Did the tear gas kill those inside the van? Survivor Abdu Aal can't say for sure: "I'm not a doctor. Many people were already lying on the floor, barely moving." As he left, he said, he nudged one man lying on the floor. "He didn't even move, maybe he was dead, I don't know." Abdelmahboud agrees: "How can I say if it killed them? People had fainted. Maybe they were already dead."
It's possible that the tear gas killed some of the men, but it's also likely that at least some of them were already dead at that point. But why did the police officers fire the tear gas into the crowded van full of semi-conscious prisoners? The official account is that prisoners tried to kidnap a police officer, forcing the guards to fire tear gas in an act of self-defense to free him. It's a lie, survivors say. "Look, it doesn't make any sense," Abdelmahboud told DW, "we could barely move, let alone hold a police officer hostage."
This is not a fair trial?
Mohamed Hashem, the lawyer defending the survivors and relatives of those killed in Abu Zaabal, is convinced it was an attempt to cover up what he calls "first degree and attempted murder." In March 2014, a court sentenced the commanding officer, Amr Farouq, to ten years imprisonment, and three officers assigned to assist him to suspended sentences of one year - an unusual verdict in Egypt, where security personnel all too often gets away with murder.

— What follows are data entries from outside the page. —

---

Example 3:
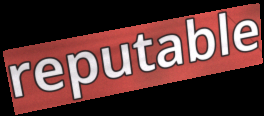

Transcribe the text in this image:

reputable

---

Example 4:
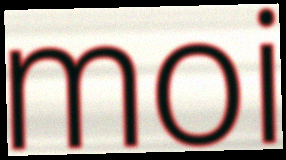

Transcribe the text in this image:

moi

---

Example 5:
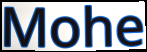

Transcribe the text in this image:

MoheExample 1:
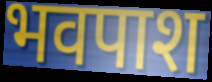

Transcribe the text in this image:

भवपाश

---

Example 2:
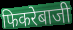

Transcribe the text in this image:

फिकरेबाजी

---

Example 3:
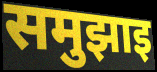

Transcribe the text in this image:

समुझाइ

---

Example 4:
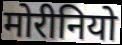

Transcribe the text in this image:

मोरीनियो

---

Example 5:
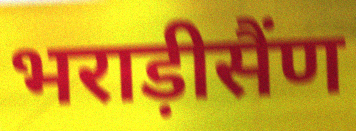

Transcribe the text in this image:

In June 2014, an appellate court judge found that Farouq had followed orders and concluded that the guilty was an “unknown person” and ordered a new investigation. This Thursday, the court is set to issue its verdict.

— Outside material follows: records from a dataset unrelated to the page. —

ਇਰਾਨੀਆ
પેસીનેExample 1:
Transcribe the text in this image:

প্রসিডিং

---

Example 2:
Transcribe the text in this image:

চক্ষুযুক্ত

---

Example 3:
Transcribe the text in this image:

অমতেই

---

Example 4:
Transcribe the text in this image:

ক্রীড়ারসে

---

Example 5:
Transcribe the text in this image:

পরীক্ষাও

Lawyer Hashem told DW "this is not a fair trial" and that the presiding judges had refused to let him summon key witnesses. The incident happened inside the prison, it would be a simple matter, he said, to find the officer who fired the tear gas: "Every officer has to hand in his tear gas canister at the end of his shift to the prison authority, all you have to do is check who didn't turn it in."

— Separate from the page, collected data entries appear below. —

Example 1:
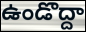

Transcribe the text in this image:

ఉండొద్దా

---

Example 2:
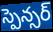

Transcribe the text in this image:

స్పెన్సర్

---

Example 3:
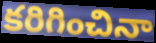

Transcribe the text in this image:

కరిగించినా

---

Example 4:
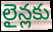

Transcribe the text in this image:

లైన్లకు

Hashem said he was hopeful that Amr Farouq would be sentenced to ten years again. "If not, we will appeal again."
Back in their flat in Cairo, the grieving family of Sherif Siam did not believe they would get justice. "The trial has politicized from the start, the police officers will get off easily," his father told DW. The regime, he felt, would not let police officers be convicted. "This is a country without law," he said, shaking his head, as his wife, Iman, broke down in tears beside him. "I'm in constant pain, I can't sleep," she told DW, sobbing as she gestured to her son's picture.
"We want justice," Gamal Siam said, as he took his leave, "but even if the officer gets ten years, it won't ease the pain we're feeling."
Heba Farouk Mahfouz in Cairo contributed to this report.